→ LISTED RECORDS:
+++
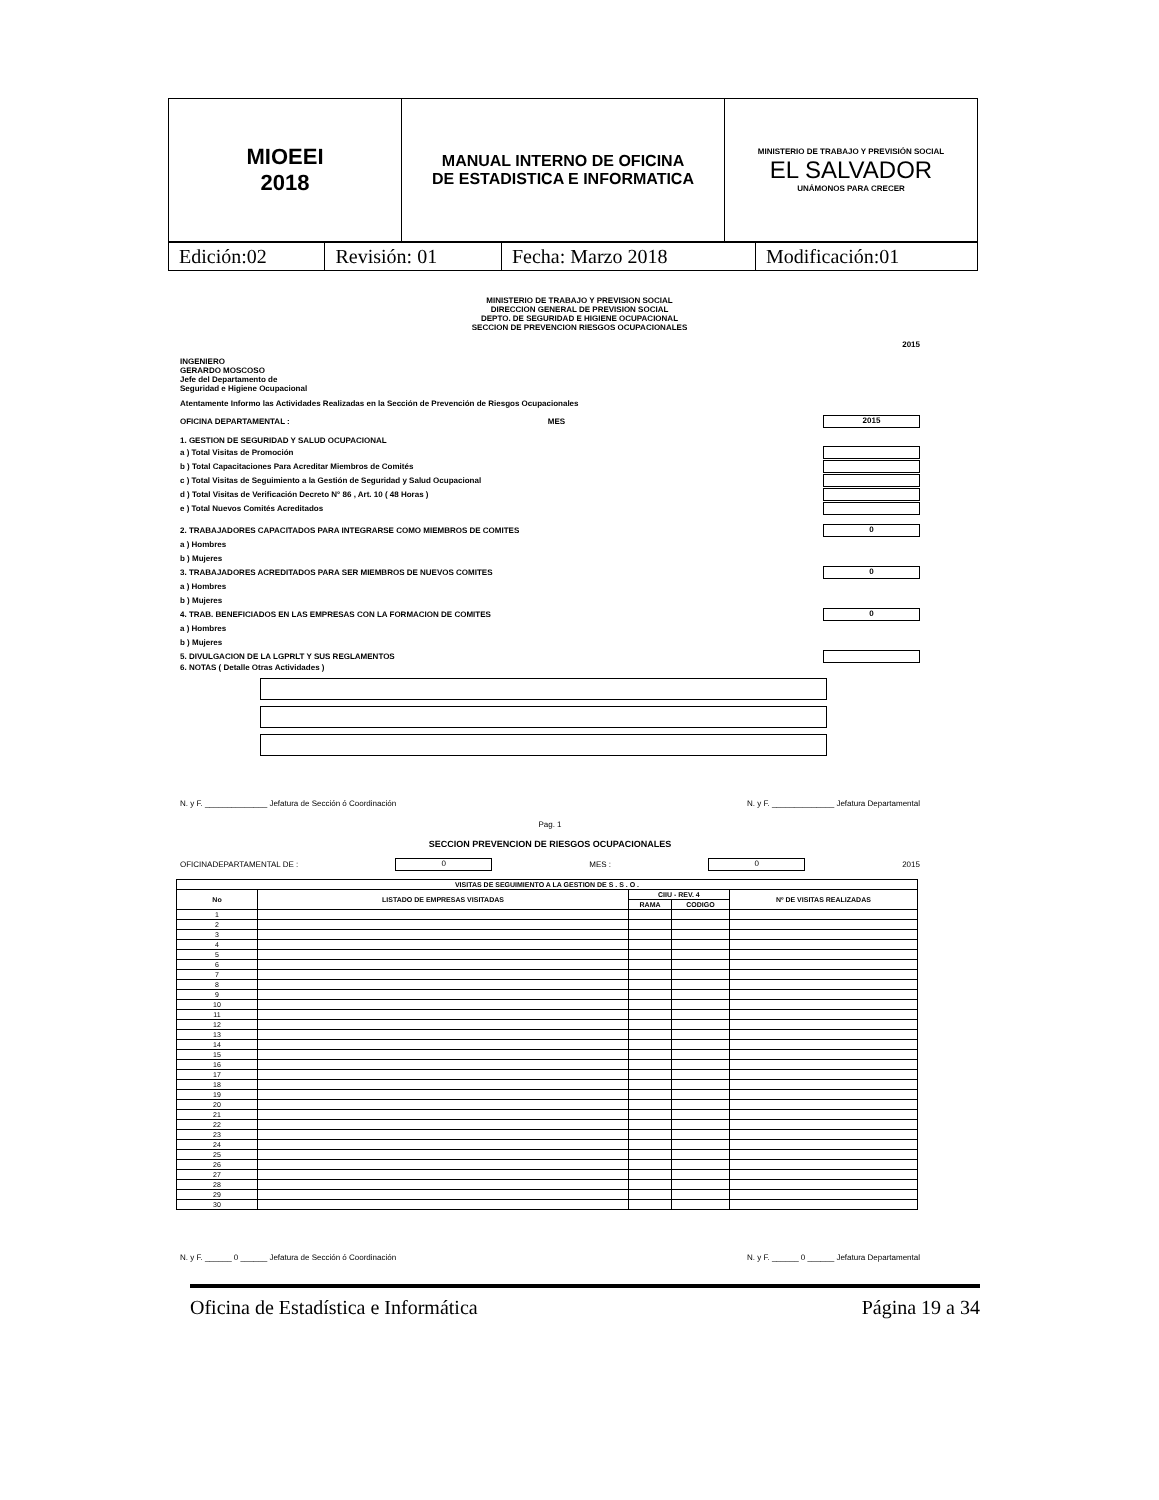| MIOEEI 2018 | MANUAL INTERNO DE OFICINA DE ESTADISTICA E INFORMATICA | MINISTERIO DE TRABAJO Y PREVISIÓN SOCIAL EL SALVADOR UNÁMONOS PARA CRECER |
| Edición:02 | Revisión: 01 | Fecha: Marzo 2018 | Modificación:01 |
MINISTERIO DE TRABAJO Y PREVISION SOCIAL
DIRECCION GENERAL DE PREVISION SOCIAL
DEPTO. DE SEGURIDAD E HIGIENE OCUPACIONAL
SECCION DE PREVENCION RIESGOS OCUPACIONALES
2015
INGENIERO
GERARDO MOSCOSO
Jefe del Departamento de
Seguridad e Higiene Ocupacional
Atentamente Informo las Actividades Realizadas en la Sección de Prevención de Riesgos Ocupacionales
OFICINA DEPARTAMENTAL : MES 2015
1. GESTION DE SEGURIDAD Y SALUD OCUPACIONAL
a ) Total Visitas de Promoción
b ) Total Capacitaciones Para Acreditar Miembros de Comités
c ) Total Visitas de Seguimiento a la Gestión de Seguridad y Salud Ocupacional
d ) Total Visitas de Verificación Decreto N° 86 , Art. 10 ( 48 Horas )
e ) Total Nuevos Comités Acreditados
2. TRABAJADORES CAPACITADOS PARA INTEGRARSE COMO MIEMBROS DE COMITES 0
a ) Hombres
b ) Mujeres
3. TRABAJADORES ACREDITADOS PARA SER MIEMBROS DE NUEVOS COMITES 0
a ) Hombres
b ) Mujeres
4. TRAB. BENEFICIADOS EN LAS EMPRESAS CON LA FORMACION DE COMITES 0
a ) Hombres
b ) Mujeres
5. DIVULGACION DE LA LGPRLT Y SUS REGLAMENTOS
6. NOTAS ( Detalle Otras Actividades )
N. y F. ______________ Jefatura de Sección ó Coordinación N. y F. ______________ Jefatura Departamental
Pag. 1
SECCION PREVENCION DE RIESGOS OCUPACIONALES
OFICINADEPARTAMENTAL DE : 0 MES : 0 2015
| VISITAS DE SEGUIMIENTO A LA GESTION DE S . S . O . | | | | |
| --- | --- | --- | --- | --- |
| No | LISTADO DE EMPRESAS VISITADAS | CIIU - REV. 4 | | Nº DE VISITAS REALIZADAS |
| | | RAMA | CODIGO | |
| 1 | | | | |
| 2 | | | | |
| 3 | | | | |
| 4 | | | | |
| 5 | | | | |
| 6 | | | | |
| 7 | | | | |
| 8 | | | | |
| 9 | | | | |
| 10 | | | | |
| 11 | | | | |
| 12 | | | | |
| 13 | | | | |
| 14 | | | | |
| 15 | | | | |
| 16 | | | | |
| 17 | | | | |
| 18 | | | | |
| 19 | | | | |
| 20 | | | | |
| 21 | | | | |
| 22 | | | | |
| 23 | | | | |
| 24 | | | | |
| 25 | | | | |
| 26 | | | | |
| 27 | | | | |
| 28 | | | | |
| 29 | | | | |
| 30 | | | | |
N. y F. ______ 0 ______ Jefatura de Sección ó Coordinación N. y F. ______ 0 ______ Jefatura Departamental
Oficina de Estadística e Informática Página 19 a 34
+++
→ TASK STATEMENT: Restate the material word for word from its first line through the line containing "DEPTO. DE SEGURIDAD E HIGIENE OCUPACIONAL", both included; the pictures do not belong in it.

→ RESULT FOR THIS TASK:
| MIOEEI 2018 | MANUAL INTERNO DE OFICINA DE ESTADISTICA E INFORMATICA | MINISTERIO DE TRABAJO Y PREVISIÓN SOCIAL EL SALVADOR UNÁMONOS PARA CRECER |
| Edición:02 | Revisión: 01 | Fecha: Marzo 2018 | Modificación:01 |
MINISTERIO DE TRABAJO Y PREVISION SOCIAL
DIRECCION GENERAL DE PREVISION SOCIAL
DEPTO. DE SEGURIDAD E HIGIENE OCUPACIONAL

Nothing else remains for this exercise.